● **Task goal**
Repeat each line of the records below exactly.

● **Dataset entries**
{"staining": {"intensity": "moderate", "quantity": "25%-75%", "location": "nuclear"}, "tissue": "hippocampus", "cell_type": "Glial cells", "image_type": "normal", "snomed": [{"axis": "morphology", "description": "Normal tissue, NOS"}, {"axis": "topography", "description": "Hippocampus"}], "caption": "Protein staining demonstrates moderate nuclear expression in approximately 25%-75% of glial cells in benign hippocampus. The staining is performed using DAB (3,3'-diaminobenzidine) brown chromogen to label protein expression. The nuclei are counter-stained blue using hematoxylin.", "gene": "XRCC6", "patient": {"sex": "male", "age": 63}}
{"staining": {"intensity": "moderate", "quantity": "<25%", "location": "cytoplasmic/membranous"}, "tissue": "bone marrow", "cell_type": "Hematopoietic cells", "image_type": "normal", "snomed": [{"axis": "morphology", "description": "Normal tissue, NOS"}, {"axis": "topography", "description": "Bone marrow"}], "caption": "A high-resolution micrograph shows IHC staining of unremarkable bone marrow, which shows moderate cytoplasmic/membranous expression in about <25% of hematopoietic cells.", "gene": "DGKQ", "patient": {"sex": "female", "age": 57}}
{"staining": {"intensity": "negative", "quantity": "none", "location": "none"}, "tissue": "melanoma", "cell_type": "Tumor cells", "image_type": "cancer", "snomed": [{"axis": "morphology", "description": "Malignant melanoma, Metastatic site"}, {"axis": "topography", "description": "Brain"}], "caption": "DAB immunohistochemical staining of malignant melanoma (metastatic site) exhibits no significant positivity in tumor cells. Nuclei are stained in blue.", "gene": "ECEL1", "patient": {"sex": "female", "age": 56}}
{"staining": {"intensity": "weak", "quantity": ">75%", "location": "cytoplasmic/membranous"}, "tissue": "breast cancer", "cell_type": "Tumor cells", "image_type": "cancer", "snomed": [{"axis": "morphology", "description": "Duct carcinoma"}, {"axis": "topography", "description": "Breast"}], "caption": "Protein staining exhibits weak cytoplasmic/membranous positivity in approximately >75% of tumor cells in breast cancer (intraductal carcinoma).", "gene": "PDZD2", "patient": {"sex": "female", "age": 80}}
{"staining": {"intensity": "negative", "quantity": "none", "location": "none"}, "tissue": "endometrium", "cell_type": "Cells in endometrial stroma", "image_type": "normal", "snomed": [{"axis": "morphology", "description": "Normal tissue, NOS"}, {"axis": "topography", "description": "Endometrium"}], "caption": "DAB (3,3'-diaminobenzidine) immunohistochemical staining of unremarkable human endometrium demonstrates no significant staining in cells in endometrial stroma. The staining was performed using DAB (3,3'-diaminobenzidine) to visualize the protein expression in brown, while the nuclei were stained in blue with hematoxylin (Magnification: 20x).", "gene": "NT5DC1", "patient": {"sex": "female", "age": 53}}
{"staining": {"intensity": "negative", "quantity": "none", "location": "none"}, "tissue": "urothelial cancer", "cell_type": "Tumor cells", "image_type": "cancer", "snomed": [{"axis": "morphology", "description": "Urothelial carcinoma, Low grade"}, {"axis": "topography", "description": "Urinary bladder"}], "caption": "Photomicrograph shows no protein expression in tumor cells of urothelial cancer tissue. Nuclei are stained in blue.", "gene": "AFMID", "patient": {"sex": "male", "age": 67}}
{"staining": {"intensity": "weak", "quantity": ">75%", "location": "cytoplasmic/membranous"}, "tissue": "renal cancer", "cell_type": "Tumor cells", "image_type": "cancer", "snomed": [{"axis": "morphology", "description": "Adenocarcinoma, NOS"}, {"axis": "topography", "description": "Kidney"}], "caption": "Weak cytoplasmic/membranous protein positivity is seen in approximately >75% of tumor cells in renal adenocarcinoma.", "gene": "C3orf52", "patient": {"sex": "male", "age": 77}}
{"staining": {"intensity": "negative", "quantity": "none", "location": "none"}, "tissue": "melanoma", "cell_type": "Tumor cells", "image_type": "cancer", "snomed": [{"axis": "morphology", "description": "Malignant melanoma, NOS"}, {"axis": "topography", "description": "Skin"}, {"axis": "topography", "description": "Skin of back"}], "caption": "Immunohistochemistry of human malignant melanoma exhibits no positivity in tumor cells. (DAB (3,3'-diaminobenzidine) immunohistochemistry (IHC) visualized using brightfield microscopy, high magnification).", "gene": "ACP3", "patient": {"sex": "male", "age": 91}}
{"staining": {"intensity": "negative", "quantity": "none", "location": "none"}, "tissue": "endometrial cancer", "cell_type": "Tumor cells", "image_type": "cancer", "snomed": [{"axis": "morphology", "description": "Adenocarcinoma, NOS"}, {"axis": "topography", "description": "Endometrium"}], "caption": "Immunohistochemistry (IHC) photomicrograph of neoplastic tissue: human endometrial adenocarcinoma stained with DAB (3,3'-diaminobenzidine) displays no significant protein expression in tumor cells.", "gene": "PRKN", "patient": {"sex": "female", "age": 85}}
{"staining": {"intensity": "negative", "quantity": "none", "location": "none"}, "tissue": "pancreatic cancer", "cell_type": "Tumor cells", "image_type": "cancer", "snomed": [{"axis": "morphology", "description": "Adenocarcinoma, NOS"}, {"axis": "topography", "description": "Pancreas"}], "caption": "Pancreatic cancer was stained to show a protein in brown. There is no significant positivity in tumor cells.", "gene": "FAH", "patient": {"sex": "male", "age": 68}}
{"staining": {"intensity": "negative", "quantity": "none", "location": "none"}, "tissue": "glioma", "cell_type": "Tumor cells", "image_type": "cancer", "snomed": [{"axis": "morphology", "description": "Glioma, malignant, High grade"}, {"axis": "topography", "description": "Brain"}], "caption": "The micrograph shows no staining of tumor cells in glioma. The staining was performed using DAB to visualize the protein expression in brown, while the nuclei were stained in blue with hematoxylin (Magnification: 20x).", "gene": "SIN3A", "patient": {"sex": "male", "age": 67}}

● **Result below**
{"staining": {"intensity": "moderate", "quantity": "25%-75%", "location": "nuclear"}, "tissue": "hippocampus", "cell_type": "Glial cells", "image_type": "normal", "snomed": [{"axis": "morphology", "description": "Normal tissue, NOS"}, {"axis": "topography", "description": "Hippocampus"}], "caption": "Protein staining demonstrates moderate nuclear expression in approximately 25%-75% of glial cells in benign hippocampus. The staining is performed using DAB (3,3'-diaminobenzidine) brown chromogen to label protein expression. The nuclei are counter-stained blue using hematoxylin.", "gene": "XRCC6", "patient": {"sex": "male", "age": 63}}
{"staining": {"intensity": "moderate", "quantity": "<25%", "location": "cytoplasmic/membranous"}, "tissue": "bone marrow", "cell_type": "Hematopoietic cells", "image_type": "normal", "snomed": [{"axis": "morphology", "description": "Normal tissue, NOS"}, {"axis": "topography", "description": "Bone marrow"}], "caption": "A high-resolution micrograph shows IHC staining of unremarkable bone marrow, which shows moderate cytoplasmic/membranous expression in about <25% of hematopoietic cells.", "gene": "DGKQ", "patient": {"sex": "female", "age": 57}}
{"staining": {"intensity": "negative", "quantity": "none", "location": "none"}, "tissue": "melanoma", "cell_type": "Tumor cells", "image_type": "cancer", "snomed": [{"axis": "morphology", "description": "Malignant melanoma, Metastatic site"}, {"axis": "topography", "description": "Brain"}], "caption": "DAB immunohistochemical staining of malignant melanoma (metastatic site) exhibits no significant positivity in tumor cells. Nuclei are stained in blue.", "gene": "ECEL1", "patient": {"sex": "female", "age": 56}}
{"staining": {"intensity": "weak", "quantity": ">75%", "location": "cytoplasmic/membranous"}, "tissue": "breast cancer", "cell_type": "Tumor cells", "image_type": "cancer", "snomed": [{"axis": "morphology", "description": "Duct carcinoma"}, {"axis": "topography", "description": "Breast"}], "caption": "Protein staining exhibits weak cytoplasmic/membranous positivity in approximately >75% of tumor cells in breast cancer (intraductal carcinoma).", "gene": "PDZD2", "patient": {"sex": "female", "age": 80}}
{"staining": {"intensity": "negative", "quantity": "none", "location": "none"}, "tissue": "endometrium", "cell_type": "Cells in endometrial stroma", "image_type": "normal", "snomed": [{"axis": "morphology", "description": "Normal tissue, NOS"}, {"axis": "topography", "description": "Endometrium"}], "caption": "DAB (3,3'-diaminobenzidine) immunohistochemical staining of unremarkable human endometrium demonstrates no significant staining in cells in endometrial stroma. The staining was performed using DAB (3,3'-diaminobenzidine) to visualize the protein expression in brown, while the nuclei were stained in blue with hematoxylin (Magnification: 20x).", "gene": "NT5DC1", "patient": {"sex": "female", "age": 53}}
{"staining": {"intensity": "negative", "quantity": "none", "location": "none"}, "tissue": "urothelial cancer", "cell_type": "Tumor cells", "image_type": "cancer", "snomed": [{"axis": "morphology", "description": "Urothelial carcinoma, Low grade"}, {"axis": "topography", "description": "Urinary bladder"}], "caption": "Photomicrograph shows no protein expression in tumor cells of urothelial cancer tissue. Nuclei are stained in blue.", "gene": "AFMID", "patient": {"sex": "male", "age": 67}}
{"staining": {"intensity": "weak", "quantity": ">75%", "location": "cytoplasmic/membranous"}, "tissue": "renal cancer", "cell_type": "Tumor cells", "image_type": "cancer", "snomed": [{"axis": "morphology", "description": "Adenocarcinoma, NOS"}, {"axis": "topography", "description": "Kidney"}], "caption": "Weak cytoplasmic/membranous protein positivity is seen in approximately >75% of tumor cells in renal adenocarcinoma.", "gene": "C3orf52", "patient": {"sex": "male", "age": 77}}
{"staining": {"intensity": "negative", "quantity": "none", "location": "none"}, "tissue": "melanoma", "cell_type": "Tumor cells", "image_type": "cancer", "snomed": [{"axis": "morphology", "description": "Malignant melanoma, NOS"}, {"axis": "topography", "description": "Skin"}, {"axis": "topography", "description": "Skin of back"}], "caption": "Immunohistochemistry of human malignant melanoma exhibits no positivity in tumor cells. (DAB (3,3'-diaminobenzidine) immunohistochemistry (IHC) visualized using brightfield microscopy, high magnification).", "gene": "ACP3", "patient": {"sex": "male", "age": 91}}
{"staining": {"intensity": "negative", "quantity": "none", "location": "none"}, "tissue": "endometrial cancer", "cell_type": "Tumor cells", "image_type": "cancer", "snomed": [{"axis": "morphology", "description": "Adenocarcinoma, NOS"}, {"axis": "topography", "description": "Endometrium"}], "caption": "Immunohistochemistry (IHC) photomicrograph of neoplastic tissue: human endometrial adenocarcinoma stained with DAB (3,3'-diaminobenzidine) displays no significant protein expression in tumor cells.", "gene": "PRKN", "patient": {"sex": "female", "age": 85}}
{"staining": {"intensity": "negative", "quantity": "none", "location": "none"}, "tissue": "pancreatic cancer", "cell_type": "Tumor cells", "image_type": "cancer", "snomed": [{"axis": "morphology", "description": "Adenocarcinoma, NOS"}, {"axis": "topography", "description": "Pancreas"}], "caption": "Pancreatic cancer was stained to show a protein in brown. There is no significant positivity in tumor cells.", "gene": "FAH", "patient": {"sex": "male", "age": 68}}
{"staining": {"intensity": "negative", "quantity": "none", "location": "none"}, "tissue": "glioma", "cell_type": "Tumor cells", "image_type": "cancer", "snomed": [{"axis": "morphology", "description": "Glioma, malignant, High grade"}, {"axis": "topography", "description": "Brain"}], "caption": "The micrograph shows no staining of tumor cells in glioma. The staining was performed using DAB to visualize the protein expression in brown, while the nuclei were stained in blue with hematoxylin (Magnification: 20x).", "gene": "SIN3A", "patient": {"sex": "male", "age": 67}}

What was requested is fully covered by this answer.